One of the main challenges faced by the company in training delivery was meeting timelines. Because their client had a training schedule ready for the onboarding program, the training material of 14+ hours had to be ready for rollout in a span of 6 to 7 weeks.
The company leveraged a blended learning strategy to make use of classroom training, eLearning, videos, job-aids, and worksheets. While ILT sessions ensured new hires got to interact with their peers, e-learning delivered role-specific training on tools required to be used by Clinical Data Management professionals.
The blended learning strategy helped them by drastically cutting down the time new hires spent in classroom training, addressing diverse learning styles, leveraging technology for rapid upskilling of new hires.
Source – CommLab
The Boeing Company wanted to improve its capture team leader (CTL) training to reflect the work that the business development role performs in the organization.
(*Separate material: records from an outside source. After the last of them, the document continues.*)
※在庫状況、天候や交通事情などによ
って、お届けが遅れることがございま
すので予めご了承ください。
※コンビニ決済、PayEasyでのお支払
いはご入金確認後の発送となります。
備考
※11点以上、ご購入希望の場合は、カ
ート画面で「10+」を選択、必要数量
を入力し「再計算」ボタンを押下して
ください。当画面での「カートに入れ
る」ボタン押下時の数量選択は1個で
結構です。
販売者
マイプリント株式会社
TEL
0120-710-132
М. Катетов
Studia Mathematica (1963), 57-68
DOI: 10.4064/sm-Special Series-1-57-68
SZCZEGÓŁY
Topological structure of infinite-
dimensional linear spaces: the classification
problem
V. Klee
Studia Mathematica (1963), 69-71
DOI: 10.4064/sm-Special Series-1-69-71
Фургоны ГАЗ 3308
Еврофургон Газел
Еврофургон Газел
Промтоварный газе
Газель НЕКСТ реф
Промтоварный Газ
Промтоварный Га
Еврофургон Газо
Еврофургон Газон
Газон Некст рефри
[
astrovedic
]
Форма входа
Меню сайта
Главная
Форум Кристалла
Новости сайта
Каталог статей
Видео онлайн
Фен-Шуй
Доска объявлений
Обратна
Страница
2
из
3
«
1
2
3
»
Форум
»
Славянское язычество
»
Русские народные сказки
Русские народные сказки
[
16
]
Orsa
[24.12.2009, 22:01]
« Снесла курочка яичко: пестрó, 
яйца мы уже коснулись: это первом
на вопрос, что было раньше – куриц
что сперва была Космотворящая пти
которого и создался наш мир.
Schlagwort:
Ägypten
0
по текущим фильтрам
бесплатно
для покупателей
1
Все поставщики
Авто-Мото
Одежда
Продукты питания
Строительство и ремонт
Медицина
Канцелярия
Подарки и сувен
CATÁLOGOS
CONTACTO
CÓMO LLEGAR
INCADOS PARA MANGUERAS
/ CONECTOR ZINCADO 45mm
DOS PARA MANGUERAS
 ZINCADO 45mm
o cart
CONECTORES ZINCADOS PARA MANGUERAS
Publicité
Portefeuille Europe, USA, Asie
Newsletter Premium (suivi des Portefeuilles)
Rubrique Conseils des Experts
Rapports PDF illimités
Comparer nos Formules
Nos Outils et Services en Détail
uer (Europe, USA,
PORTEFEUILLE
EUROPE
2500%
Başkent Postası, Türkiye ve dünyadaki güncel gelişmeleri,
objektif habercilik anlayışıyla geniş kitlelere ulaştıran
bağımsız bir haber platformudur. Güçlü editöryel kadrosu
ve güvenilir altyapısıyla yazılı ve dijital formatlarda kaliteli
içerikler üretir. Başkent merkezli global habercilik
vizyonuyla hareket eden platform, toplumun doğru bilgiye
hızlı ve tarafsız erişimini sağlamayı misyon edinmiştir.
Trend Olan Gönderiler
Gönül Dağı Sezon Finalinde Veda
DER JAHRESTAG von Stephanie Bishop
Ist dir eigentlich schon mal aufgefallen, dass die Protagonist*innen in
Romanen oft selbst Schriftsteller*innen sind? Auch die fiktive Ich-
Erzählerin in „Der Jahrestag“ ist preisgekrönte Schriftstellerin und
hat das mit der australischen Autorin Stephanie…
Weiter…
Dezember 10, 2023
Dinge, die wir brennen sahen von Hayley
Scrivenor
In addition to better preparing participants for the CTL role, they wanted to reduce the classroom time and also the dependency on experienced CTLs.
The company opted for a blended learning solution that included small, web-based training lessons. This curriculum allowed employees to gain a foundational knowledge of the CTL role, its responsibilities, and the tools they needed. It also enabled them to practice the skills of a CTL before attending the live session and this preparation came in handy when the participants came to the classroom session. Throughout the classroom-based learning, participants were walked through the phases of a real capture effort using the knowledge and assignments they completed in the pre-classroom online learning.
The outcome was that 82.5% of the respondents felt they could immediately use the course content on the job, and 100% responded that they would recommend the course to a colleague.
Source – Training industry
Blended learning for corporate training is not only cost-effective but also a more natural way to learn. If you need just one word to describe using blended learning for corporate training, it is “flexibility”.
To boost the effectiveness of your blended learning programs, implement digital adoption platforms such as Whatfix, that provide a centralized and user-friendly environment for learners to access and interact with various digital tools and resources. They help streamline the integration of online components within a blended learning program, offering a cohesive experience.
DAPs provide step-by-step guidance, interactive tutorials, and in-app support, which can be especially valuable for learners navigating online content. This technology enhances learner autonomy and engagement, allowing them to make the most of online resources while seamlessly transitioning between in-person and digital learning components. Additionally, DAPs offer analytics and insights that educators can use to assess learner progress, identify areas for improvement, and tailor the blended learning experience for better outcomes.